What you will do >> Retype each of the rows below word for word, but leave the pictures out.

━━━━

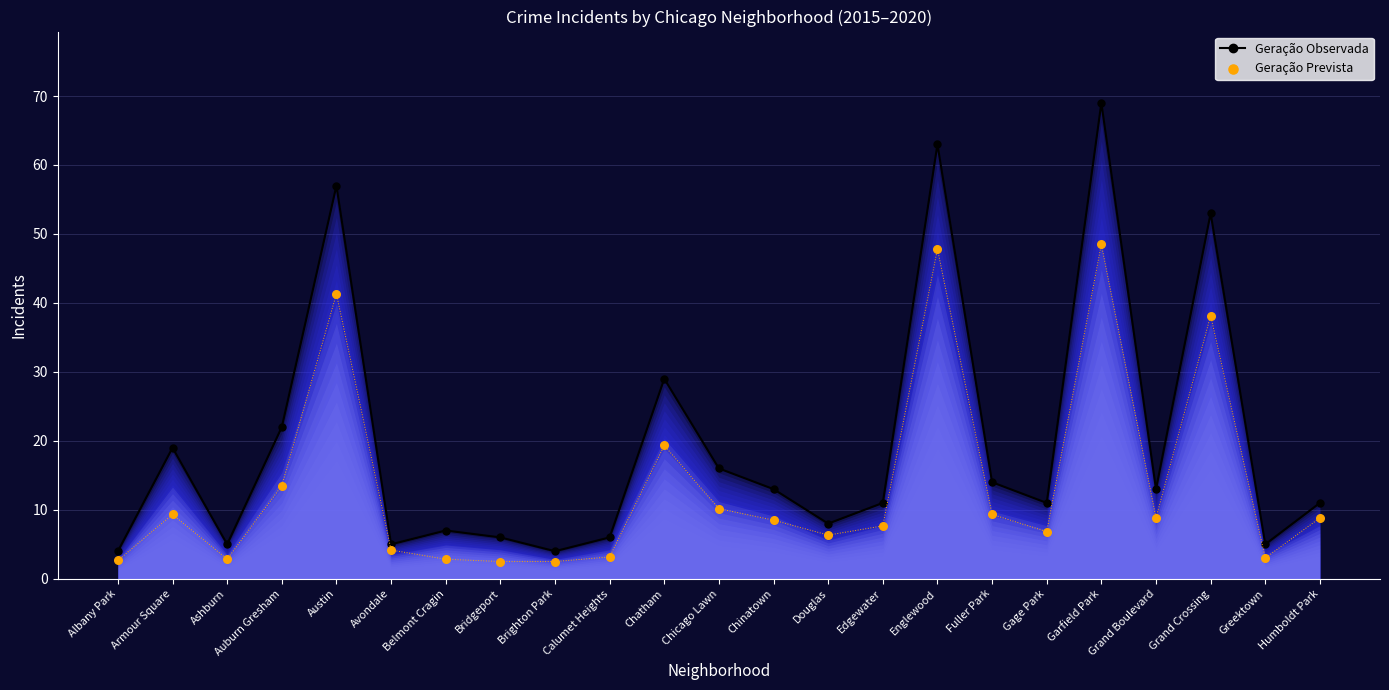

Which series has the largest Y range (max minus min)?

Geração Observada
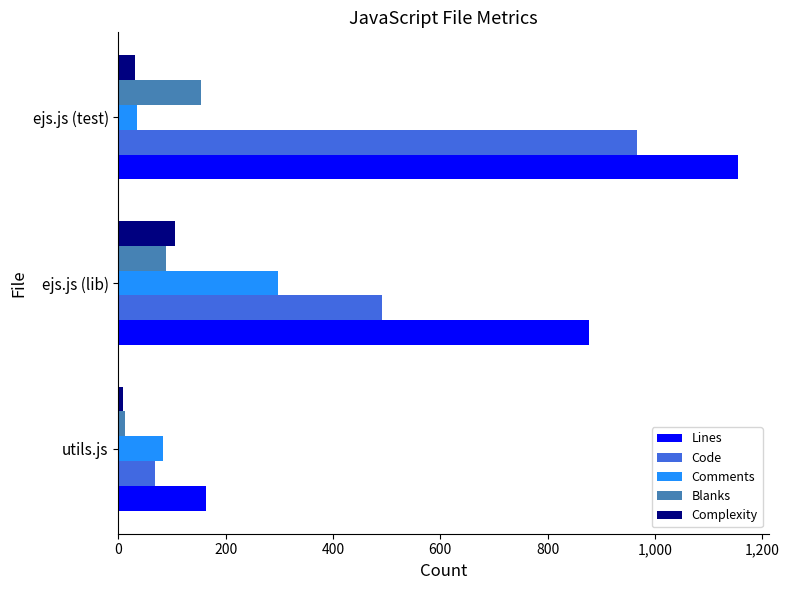

What is the minimum value for Comments?

35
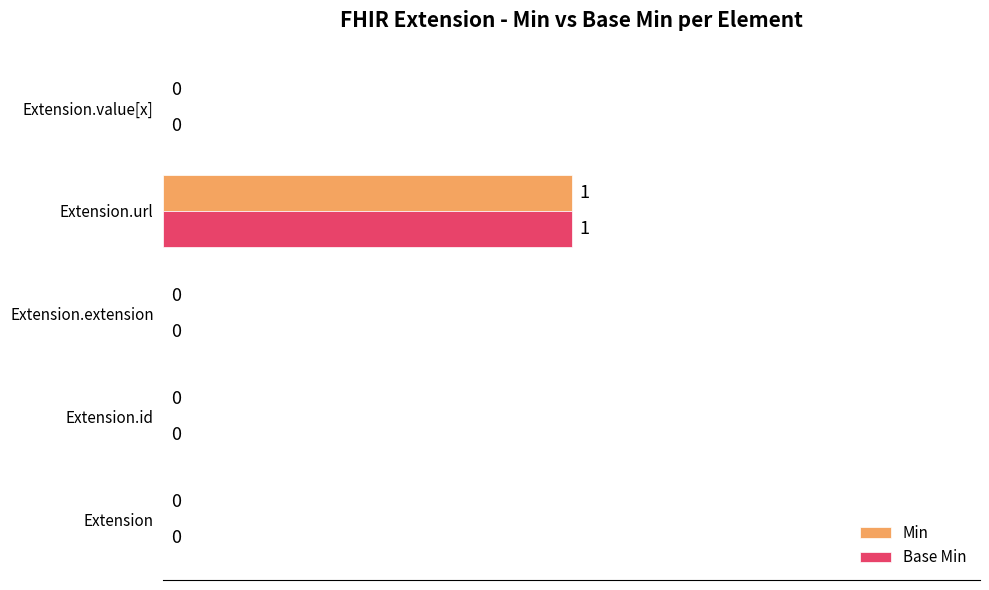

At which category is the sum across all series the highest?

Extension.url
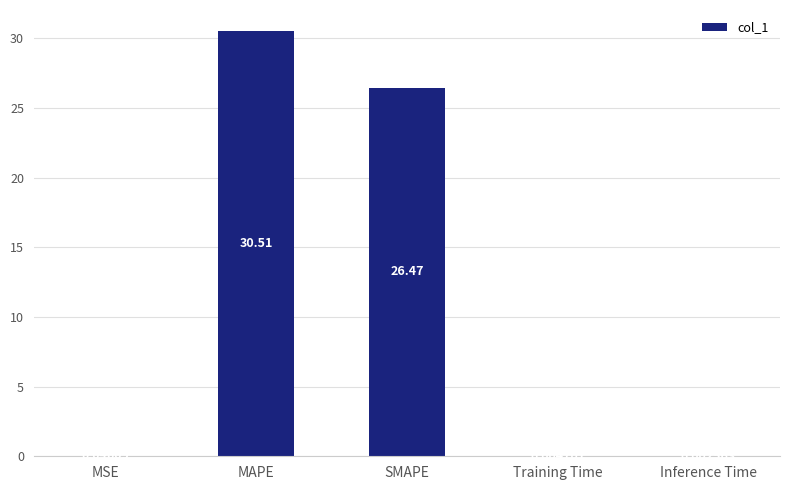

At which label is the value closest to 15?

SMAPE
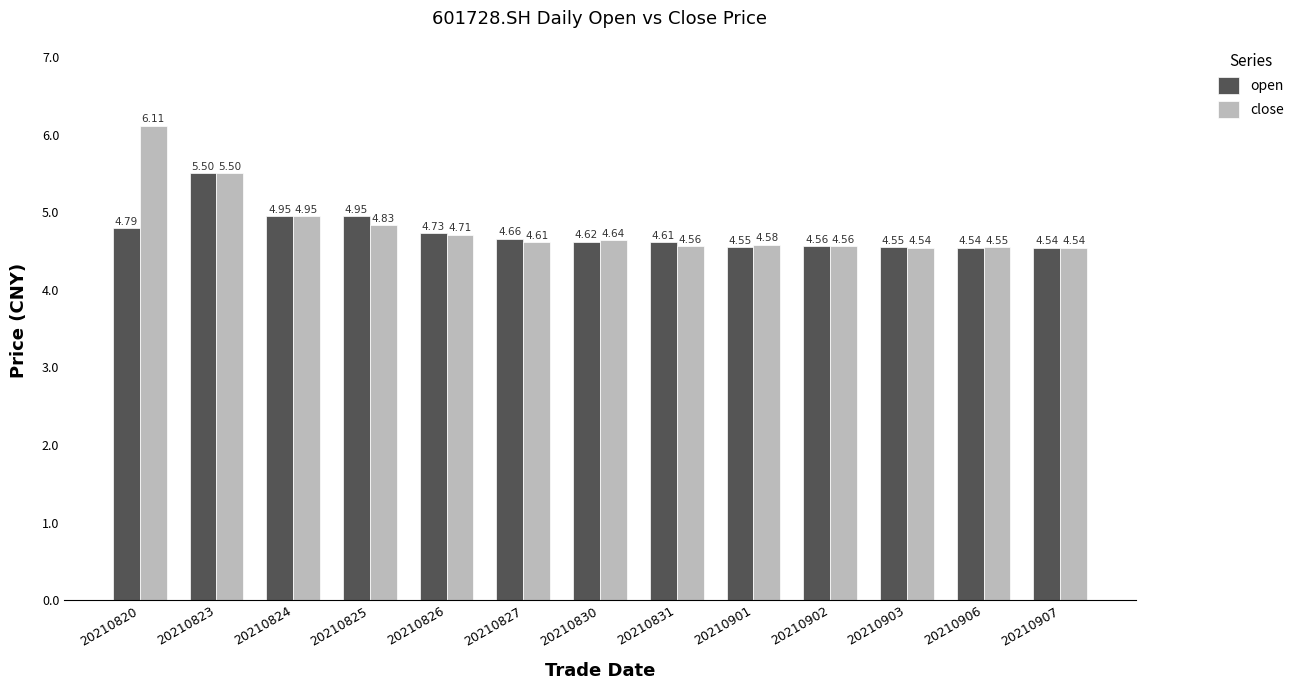

Which series has the widest spread of values?

close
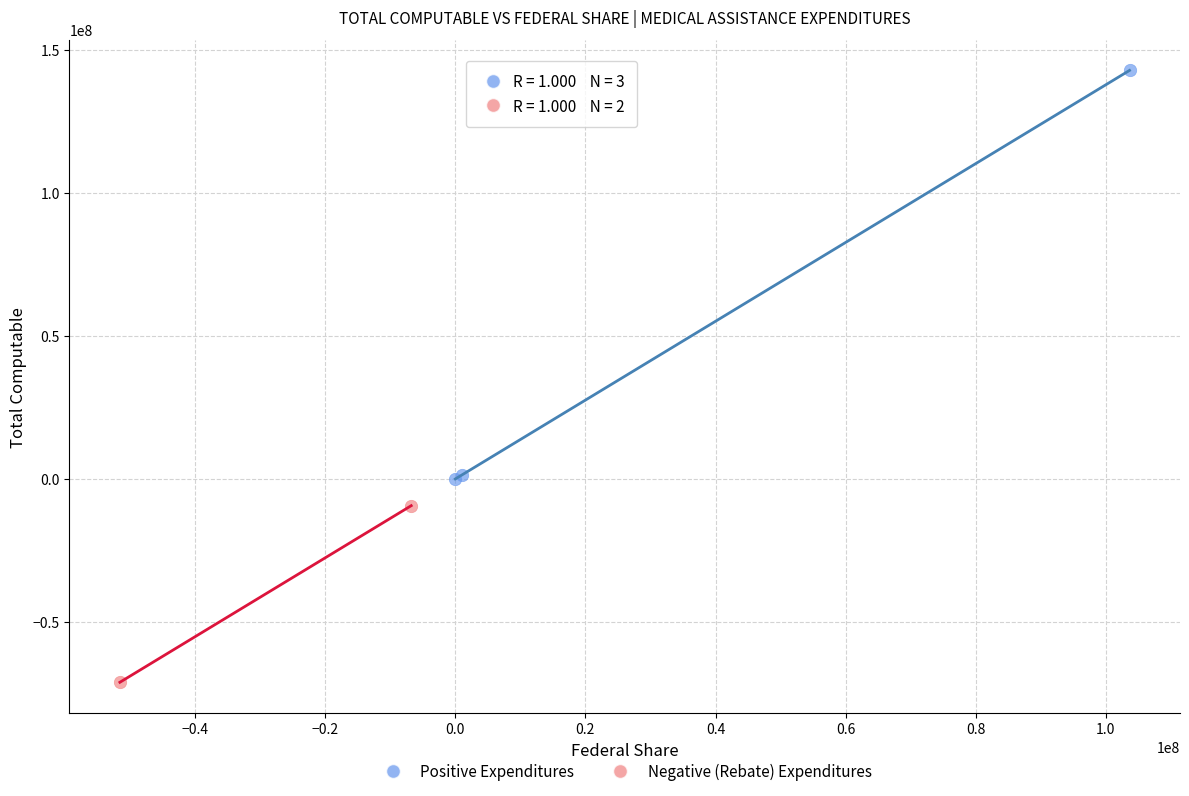

Which series has the largest Y range (max minus min)?

Positive Expenditures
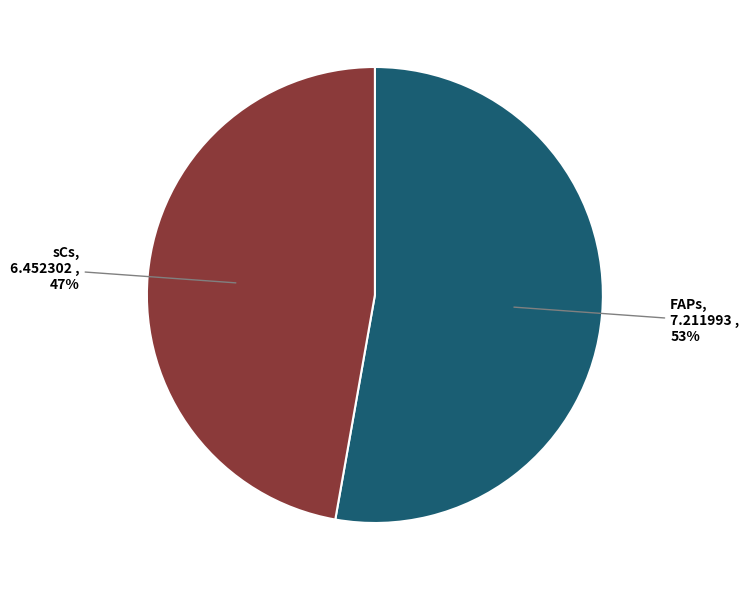

To the nearest percent, what is the average slice percentage?

50%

━━━━

Solution to this task >>
Which series has the largest Y range (max minus min)?

Geração Observada

What is the minimum value for Comments?

35

At which category is the sum across all series the highest?

Extension.url

At which label is the value closest to 15?

SMAPE

Which series has the widest spread of values?

close

Which series has the largest Y range (max minus min)?

Positive Expenditures

To the nearest percent, what is the average slice percentage?

50%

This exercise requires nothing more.